I, too, think those are very nice pictures that don't need anything. Beautiful dog.
bkyser
Loc: Fly over country in Indiana
Bill41 wrote:
Spot meter on the dogs.
Sorry, you have to spot meter on something close to neutral gray. Camera thinks everything in the scene averages out to neutral gray. If you spot meter on something white, you will end up with a gray dog, gray snow, etc. Easiest thing to do is to take a meter reading with a gray card, takes a couple seconds. Other than that, meter as usual, and use exposure compensation, keep monkeying around until you get it.

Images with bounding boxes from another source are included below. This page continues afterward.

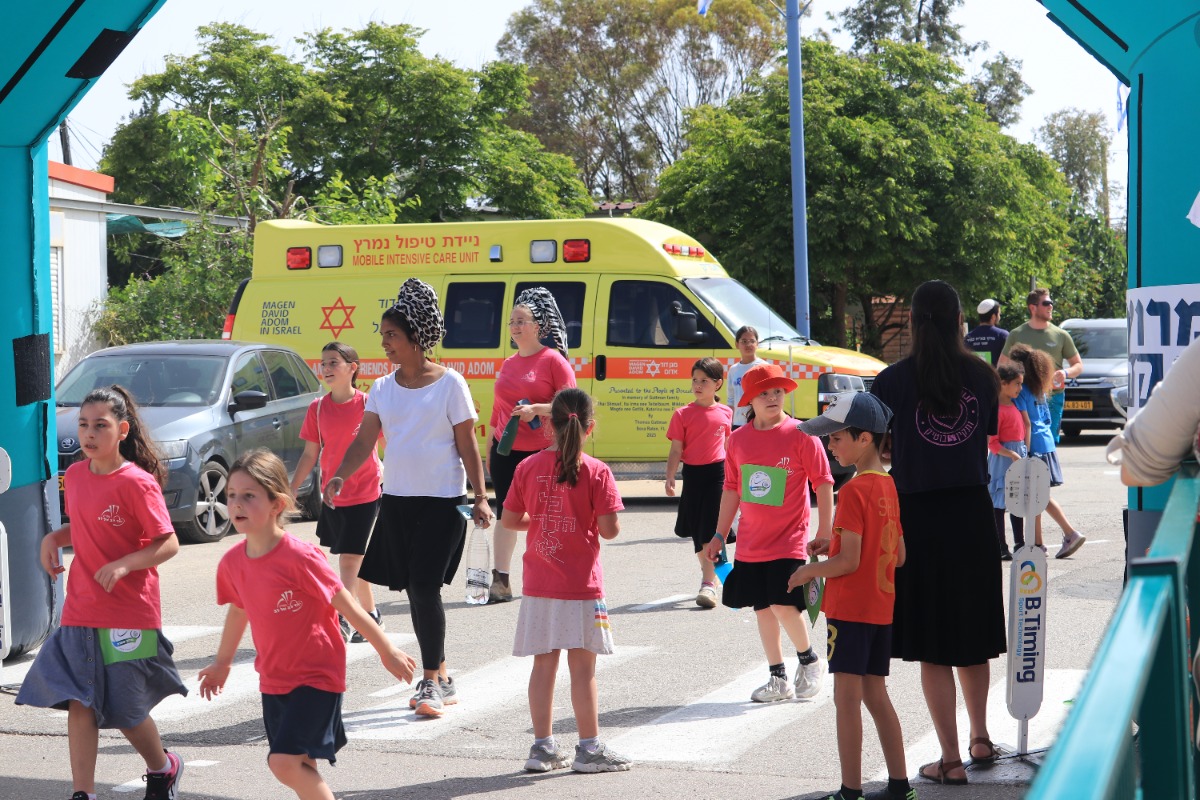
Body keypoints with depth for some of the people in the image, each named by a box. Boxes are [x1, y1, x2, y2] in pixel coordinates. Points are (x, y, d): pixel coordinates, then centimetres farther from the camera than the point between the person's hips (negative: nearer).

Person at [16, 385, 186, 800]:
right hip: (80, 611, 5)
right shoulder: (76, 475, 6)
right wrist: (53, 538, 2)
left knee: (126, 710, 6)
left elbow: (168, 543, -14)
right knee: (79, 702, -3)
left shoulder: (137, 483, -15)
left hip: (130, 615, -5)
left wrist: (123, 566, -27)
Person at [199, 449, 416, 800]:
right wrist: (222, 662, 30)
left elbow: (346, 605, -14)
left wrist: (387, 651, -6)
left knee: (284, 761, -17)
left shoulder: (300, 557, -22)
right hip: (273, 680, 6)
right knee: (300, 765, 11)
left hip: (316, 676, -6)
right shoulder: (232, 563, -2)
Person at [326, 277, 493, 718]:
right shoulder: (383, 388, 8)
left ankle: (431, 681, -4)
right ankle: (442, 678, 21)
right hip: (397, 500, 5)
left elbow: (467, 444, -4)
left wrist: (480, 496, -9)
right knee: (415, 590, 9)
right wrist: (339, 477, -14)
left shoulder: (449, 383, -5)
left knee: (424, 586, -12)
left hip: (442, 501, -5)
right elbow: (364, 441, 2)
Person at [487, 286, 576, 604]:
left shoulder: (553, 360, -7)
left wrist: (536, 409, -23)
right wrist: (489, 449, 19)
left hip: (541, 452, -6)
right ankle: (501, 581, 8)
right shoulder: (508, 364, 12)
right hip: (506, 450, 6)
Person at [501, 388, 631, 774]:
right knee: (582, 666, 3)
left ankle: (543, 746, 15)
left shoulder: (528, 467, -1)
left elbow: (509, 520, 5)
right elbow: (610, 529, -14)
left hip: (538, 585, 4)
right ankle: (589, 749, 9)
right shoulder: (596, 472, -11)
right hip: (581, 586, -4)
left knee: (543, 664, 10)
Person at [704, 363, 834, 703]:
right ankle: (778, 679, 20)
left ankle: (809, 660, 12)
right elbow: (731, 488, 14)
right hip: (751, 544, 5)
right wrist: (720, 535, 16)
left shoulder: (800, 436, -8)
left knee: (783, 605, -14)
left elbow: (823, 483, -6)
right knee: (763, 608, 8)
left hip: (789, 541, -5)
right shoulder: (738, 439, 6)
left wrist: (824, 532, -10)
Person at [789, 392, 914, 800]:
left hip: (850, 608, -8)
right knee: (875, 695, 15)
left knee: (847, 698, -2)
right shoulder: (888, 486, 9)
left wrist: (808, 571, -5)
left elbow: (849, 561, -21)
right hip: (882, 607, 8)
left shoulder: (853, 491, -17)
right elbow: (898, 556, 13)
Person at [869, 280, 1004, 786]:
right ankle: (980, 738, 32)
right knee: (973, 631, 20)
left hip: (919, 517, -4)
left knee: (933, 646, 4)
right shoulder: (982, 375, 0)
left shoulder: (894, 380, -11)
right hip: (973, 513, 4)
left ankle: (951, 759, 6)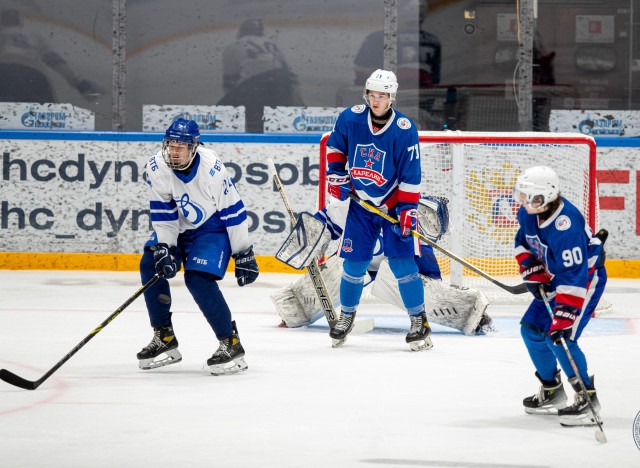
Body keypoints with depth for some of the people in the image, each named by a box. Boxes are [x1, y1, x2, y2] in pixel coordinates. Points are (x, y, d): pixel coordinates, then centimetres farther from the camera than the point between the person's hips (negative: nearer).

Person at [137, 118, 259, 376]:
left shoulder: (212, 168, -29)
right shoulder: (157, 166, -17)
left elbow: (233, 211, -20)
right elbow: (163, 212, -10)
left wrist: (244, 255, -16)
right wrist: (164, 248, -20)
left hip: (213, 227, -6)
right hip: (179, 227, 6)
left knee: (198, 279, -23)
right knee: (151, 265, -7)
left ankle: (231, 344, -13)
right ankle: (164, 340, 5)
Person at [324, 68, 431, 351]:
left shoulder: (404, 130, -18)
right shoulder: (350, 119, -10)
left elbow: (411, 174, -15)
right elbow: (335, 145, 11)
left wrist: (407, 210, -17)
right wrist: (335, 173, 1)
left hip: (394, 203, -3)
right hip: (360, 202, 3)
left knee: (402, 261, -9)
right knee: (354, 261, 5)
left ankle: (419, 321, 0)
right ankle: (347, 315, 26)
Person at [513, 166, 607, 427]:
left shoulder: (566, 227, -37)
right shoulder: (529, 212, -11)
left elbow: (574, 277, -39)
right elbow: (523, 241, 11)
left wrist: (564, 318, -42)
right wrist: (532, 271, -6)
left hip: (587, 278, -9)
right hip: (554, 278, 9)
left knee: (560, 336, -22)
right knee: (532, 329, 11)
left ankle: (587, 399, -15)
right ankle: (552, 391, 26)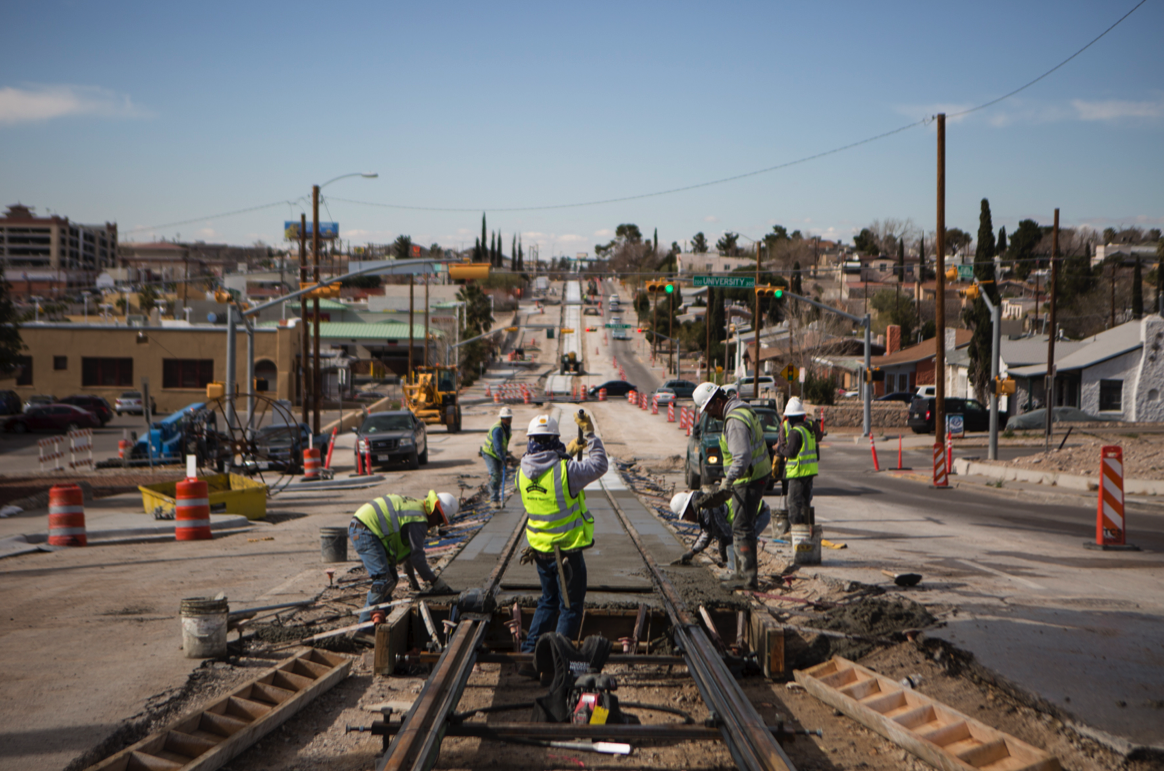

I've never taken images in the snow never the less the snow and a white dog. That sounds like a challenge.
I photograph white birds all the time. I will take some sample images and check my histogram and set my LCD to blink on the blown out parts of the image. On white birds, I want it to have some of the highlighted area blink. This gives me the best exposure and I use "recover" in Camera RAW to bring the detail back into the highlights. If you underexpose too much, you loose a lot of detail and risk getting noise in the image.
glojo
Loc: South Devon, England
My experience with dogs is they love to roll in the mud, dirt, grime etc etc..
Can you see where this is going?
Most important though is if you do take my advice......... DO NOT let the children take those beautiful dogs indoors if they get filthy :)
Very nice images and well done for wanting to improve those very nice shots.